Before buying a stock for its income, we want to see if the dividends have been stable in the past, and if the company has a track record of maintaining its dividend. For the purpose of this article, we only scrutinise the last decade of Koninklijke Ahold Delhaize's dividend payments. During this period the dividend has been stable, which could imply the business could have relatively consistent earnings power. During the past ten-year period, the first annual payment was €0.21 in 2009, compared to €0.70 last year. This works out to be a compound annual growth rate (CAGR) of approximately 13% a year over that time.

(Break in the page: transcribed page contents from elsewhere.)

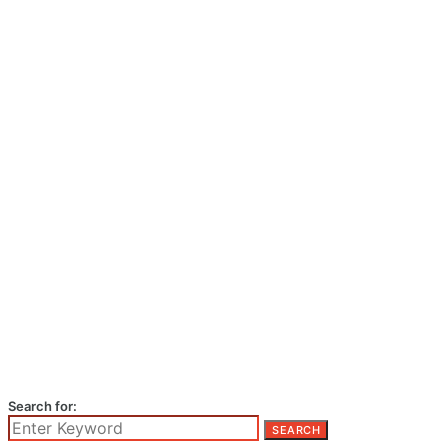
Search for:
SEARCH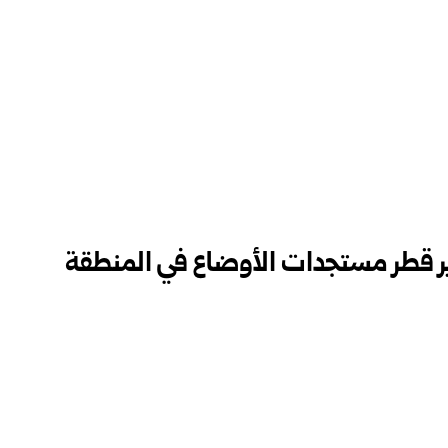
ير قطر مستجدات الأوضاع في المنطقة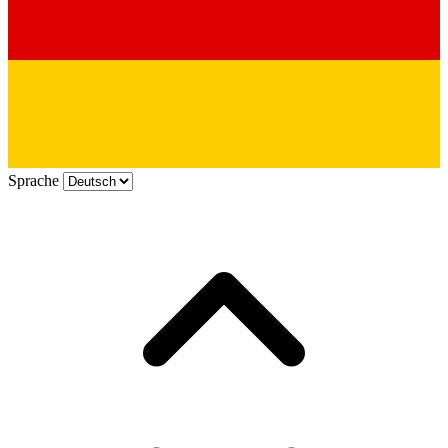
Sprache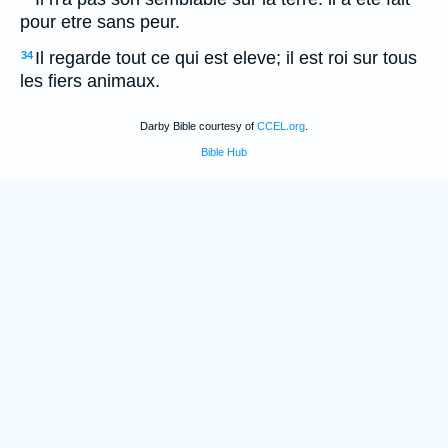
pour etre sans peur.
Il regarde tout ce qui est eleve; il est roi sur tous
34
les fiers animaux.
Darby Bible courtesy of
CCEL.org
.
Bible Hub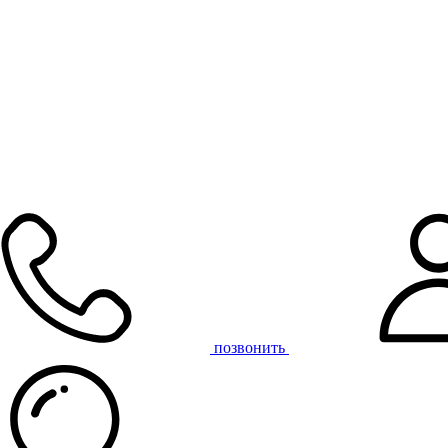
позвонить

It's rare to find a company that has grown its dividends rapidly over ten years and not had any notable cuts, but Koninklijke Ahold Delhaize has done it, which we really like.

Dividend Growth Potential

Dividend payments have been consistent over the past few years, but we should always check if earnings per share (EPS) are growing, as this will help maintain the purchasing power of the dividend. It's good to see Koninklijke Ahold Delhaize has been growing its earnings per share at 11% a year over the past five years. A company paying out less than a quarter of its earnings as dividends, and growing earnings at more than 10% per annum, looks to be right in the cusp of its growth phase. At the right price, we might be interested.

Conclusion

To summarise, shareholders should always check that Koninklijke Ahold Delhaize's dividends are affordable, that its dividend payments are relatively stable, and that it has decent prospects for growing its earnings and dividend. It's great to see that Koninklijke Ahold Delhaize is paying out a low percentage of its earnings and cash flow. That said, we were glad to see it growing earnings and paying a fairly consistent dividend. Koninklijke Ahold Delhaize has met all of our criteria, including having strong cash flow that covers the dividend. We definitely think it would be worthwhile looking closer.

Companies that are growing earnings tend to be the best dividend stocks over the long term. See what the 21 analysts we track are forecasting for Koninklijke Ahold Delhaize for free with public analyst estimates for the company.

We have also put together a list of global stocks with a market capitalisation above $1bn and yielding more 3%.

We aim to bring you long-term focused research analysis driven by fundamental data. Note that our analysis may not factor in the latest price-sensitive company announcements or qualitative material.

If you spot an error that warrants correction, please contact the editor at editorial-team@simplywallst.com. This article by Simply Wall St is general in nature. It does not constitute a recommendation to buy or sell any stock, and does not take account of your objectives, or your financial situation. Simply Wall St has no position in the stocks mentioned. Thank you for reading.